Git: Complete Definition and Guide

What is Git?

Git is a distributed version control system created in 2005 by Linus Torvalds — the same creator as Linux — to manage the development of the Linux kernel. Facing limitations of existing tools, Torvalds designed Git with three goals: speed, data integrity, and support for distributed non-linear development. Twenty years later, Git has become the undisputed worldwide standard for code versioning.

Unlike centralised systems like SVN where a single server holds the complete history, Git is distributed: each developer holds a full copy of the repository, including the entire modification history. This architecture eliminates the single point of failure and enables offline work, local branching, and synchronisation only when appropriate.

Git works by taking "snapshots" of the complete project state at each commit, rather than storing differences between files. This model, combined with SHA-1 hashes to identify each commit, guarantees history integrity: any modification is detectable and traceable. It is this combination of performance, reliability, and flexibility that has made Git the universal versioning tool.

Why Git Matters

Git is much more than a simple code backup tool. It is the backbone of developer collaboration and the foundation of modern software development practices.

• Complete history and traceability: every change is recorded with its author, date, and explanatory message. You can return to any previous project state, compare versions, or identify the origin of a bug with commands like git bisect.
• Structured collaboration: the branching system allows multiple developers to work simultaneously on different features without interfering with each other. Merge requests (or pull requests) formalise the code review process before integration.
• Code security: with distributed copies of the repository, accidental code loss is virtually impossible. Even if the central server goes down, each developer holds a complete copy of the history.
• DevOps foundation: Git is the trigger for the entire modern CI/CD chain. A push to a branch can automatically launch tests, compilation, and production deployment.
• Living documentation: a well-maintained Git history with descriptive commit messages constitutes valuable documentation of the project's evolution and the technical decisions made.

How It Works

Git organises data into three main areas. The working directory contains files as you see and edit them. The staging area (index) is an intermediate zone where you select changes to include in the next commit. The local repository (.git) stores the entire history of commits, branches, and tags.

The typical Git workflow follows a simple cycle: you modify files in your working directory, add them to the staging area with git add, then create a commit with git commit. This commit is an immutable snapshot of the project state, identified by a unique SHA-1 hash. You then synchronise your work with the remote repository via git push.

Branching is Git's most powerful feature. Creating a branch is instant and costs almost nothing in terms of resources.

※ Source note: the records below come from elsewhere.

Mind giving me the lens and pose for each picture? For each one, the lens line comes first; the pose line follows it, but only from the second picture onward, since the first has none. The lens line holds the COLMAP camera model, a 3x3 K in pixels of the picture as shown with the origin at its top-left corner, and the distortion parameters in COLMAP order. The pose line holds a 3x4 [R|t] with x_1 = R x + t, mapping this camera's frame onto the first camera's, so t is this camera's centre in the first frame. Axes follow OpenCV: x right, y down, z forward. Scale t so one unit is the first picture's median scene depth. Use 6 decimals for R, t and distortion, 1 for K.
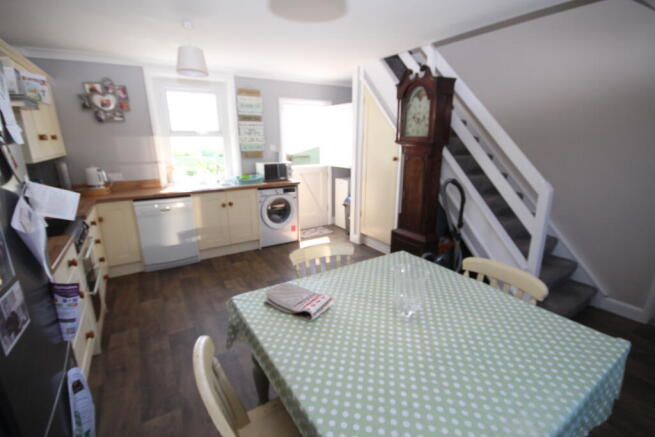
lens RADIAL K [[302.0, 0, 328.0], [0, 302.0, 221.1], [0, 0, 1]] dist [-0.004427, -0.001459]
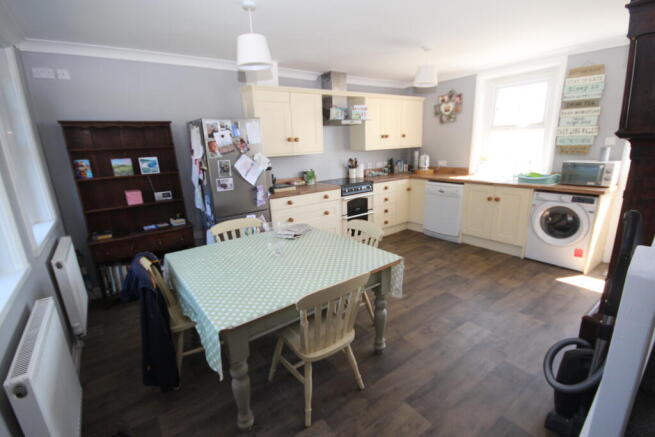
lens RADIAL K [[302.0, 0, 327.2], [0, 302.0, 218.5], [0, 0, 1]] dist [-0.004427, -0.001459]
pose [[0.073368, 0.248246, -0.965915, 0.594196], [-0.221088, 0.948475, 0.226970, -0.097637], [0.972490, 0.196900, 0.124471, 0.351360]]
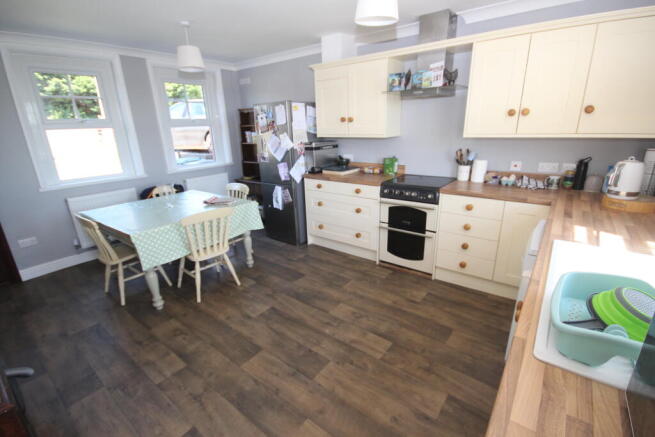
lens RADIAL K [[302.0, 0, 327.9], [0, 302.0, 220.8], [0, 0, 1]] dist [-0.004427, -0.001459]
pose [[-0.937847, 0.138615, -0.318166, -0.039419], [-0.054624, 0.846389, 0.529757, -0.301231], [0.342724, 0.514210, -0.786211, 1.117745]]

This encourages using topic branches for each feature or bug fix. The main branch (main or master) stays stable, while development occurs on parallel branches that are merged after validation.

Concrete Example

At Kern-IT, Git is at the centre of our daily workflow. Each project has a Git repository hosted online, with a main branch that reflects the code in production. For each new feature or bug fix, a developer creates a dedicated branch, implements the changes, and submits a pull request for review by a colleague.

Our deployment process via Fabric relies directly on Git. The fab production deploy command connects to the server via SSH, executes a git pull to fetch the latest validated code from the main branch, installs new dependencies, runs database migrations, and restarts the application. This direct link between Git and deployment ensures that only validated and versioned code reaches production.

Implementation

1. Initialise the repository: start each project with git init or git clone. Configure the .gitignore file to exclude sensitive files (credentials, .env), compiled files, and dependency folders.
2. Adopt a branching strategy: use a model suited to team size. Git Flow for complex projects with planned releases, GitHub Flow (simpler) for continuous deployment.
3. Write descriptive commit messages: follow a clear convention (e.g., "Fix: correct VAT calculation on invoices") that explains the why of the change, not the what.
4. Practise pull requests: systematise code review before any merge to the main branch. This improves code quality and facilitates knowledge sharing.
5. Protect the main branch: configure protection rules requiring at least one pull request approval and passing automated tests before merging.
6. Automate with Git hooks: use pre-commit hooks to run linting and automatic formatting, and post-receive hooks to trigger deployments.

Associated Technologies and Tools

• GitHub / GitLab / Bitbucket: Git repository hosting platforms with collaboration features (pull requests, issues, CI/CD).
• CI/CD: continuous integration and deployment pipelines triggered by Git events.
• Fabric: SSH deployment tool that uses git pull to update code in production.
• Pre-commit: Git hooks framework for automating code quality checks.
• Git LFS: Git extension for managing large files (images, videos, datasets).

Conclusion

Git is the essential tool for every professional developer. Beyond simple versioning, it structures collaboration, secures code, and serves as the starting point for all modern DevOps practices. At Kern-IT, Git is deeply integrated into our value chain: from a developer's first commit to production deployment via Fabric, through code reviews in pull requests. Mastering Git means mastering the fundamentals of professional software development.